What happens on the trails, stays on the trails! But really, people are incredible. The stories and paths people have taken in their lives to reach that race are always fascinating to hear. We are capable of overcoming so much in our lives. And we are capable of overcoming so much during an ultramarathon. I am really grateful to have met so many humans that remind me of what is possible when we set our minds to something.

What have you learned about you out there?

So much! I’ve learned that drinking caffeinated soda during a race will most likely make me throw up all over the trail. I’ve learned that the really weird things I’m seeing in the forest at night are probably not real (giraffes don’t live in the Colorado mountains and leopards don’t lounge on hammocks).

I’ve also learned that we should never give up on ourselves and that we absolutely can surprise ourselves. The first 100-mile race I tried I dropped out at about 60 miles because I didn’t believe I could finish the race. I have been learning from that race drop ever since.

What’s the worst moment you’ve had and how did you pull through?

I can think of a lot of moments that probably felt like the “worst moment” while they were happening. I’ve spent hours curled up on the side of a trail shivering and trying not to lay in my own vomit.

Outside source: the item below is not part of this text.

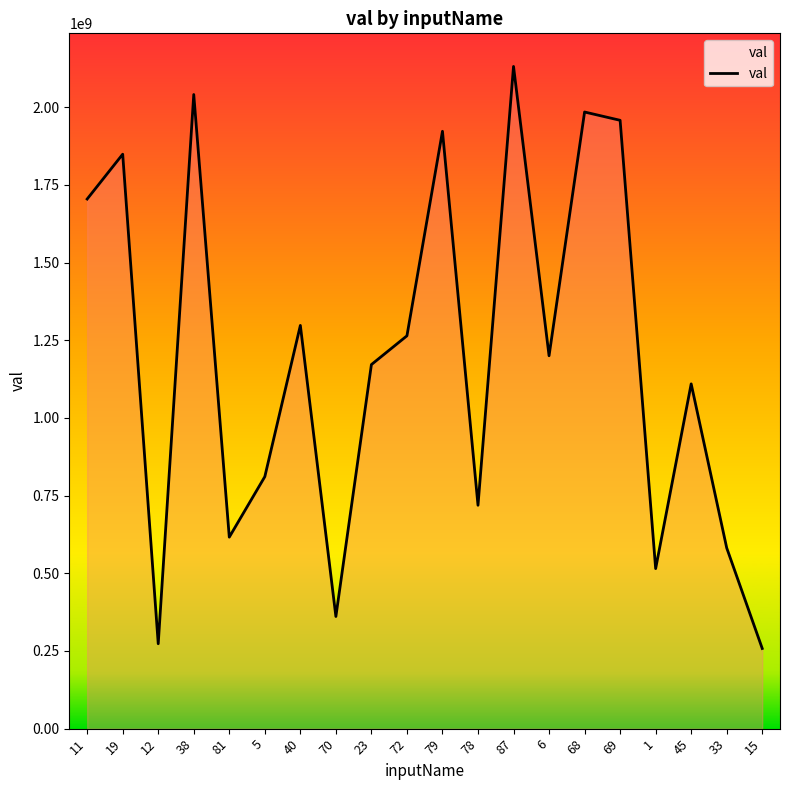

What is the difference between the values at 72 and 79?

658373583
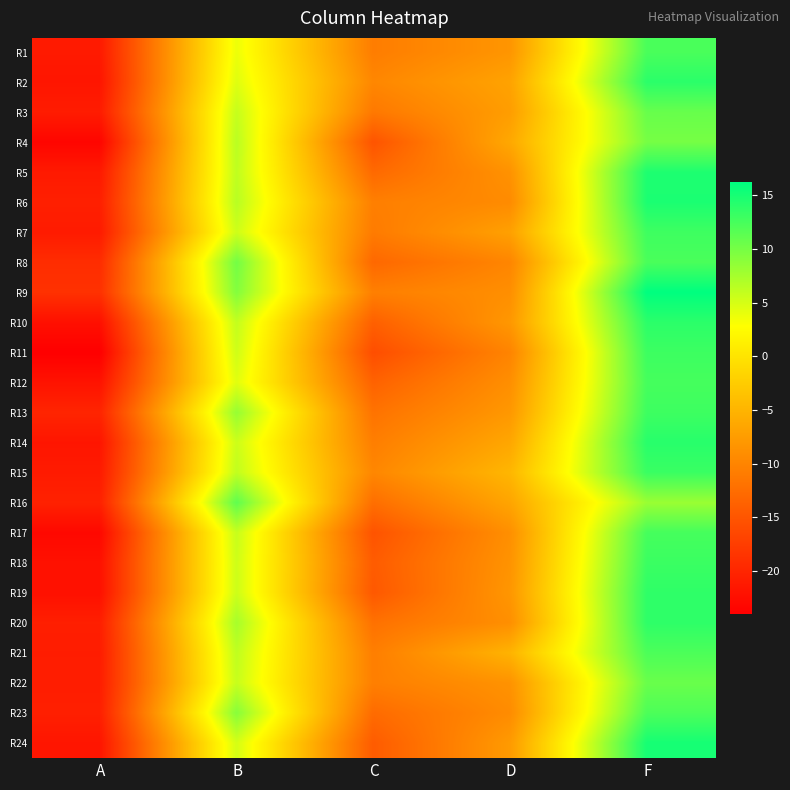

At how many categories does at least one series exceed 1?

2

I have had a perfectly warm and sunny race day turn into a hail storm, leaving us runners unprepared and bundling up in garbage bags. I’ve run the last 10 miles of a mountain100-mile race mostly blind from corneal edema, falling over every rock and root along the way because I couldn’t see my hand in front of my face, let alone the trail.

Ask any ultrarunner, though, and low moments are pretty common. Part of the lure of ultrarunning is the problem solving you have to do out on the trail, for problems you didn’t predict. Usually, my solution is to just keep going. Push through those low moments and come out the other side smiling again. Sometimes that will take hours, sometimes you bounce back in a few miles.

Do you think running ultramarathons are for everyone?

Definitely. With patience and persistence, everyone is capable of running an ultramarathon. It’s a pretty incredible feeling to move yourself with your feet for such a huge distance and I hope more people will give it a shot.

Where next? How far are you going to run?

2018 is shaping up to be pretty exciting! I am really intrigued by the longer ultramarathons, so I will do a few 100 mile races and another 200 mile race this year. I am also doing a “last person standing” race where there is no actual finish line — the race just goes until everyone but one person has dropped out. Last year the winner ran 245 miles before they were the last person standing! I am excited about the mental challenge of a race like that.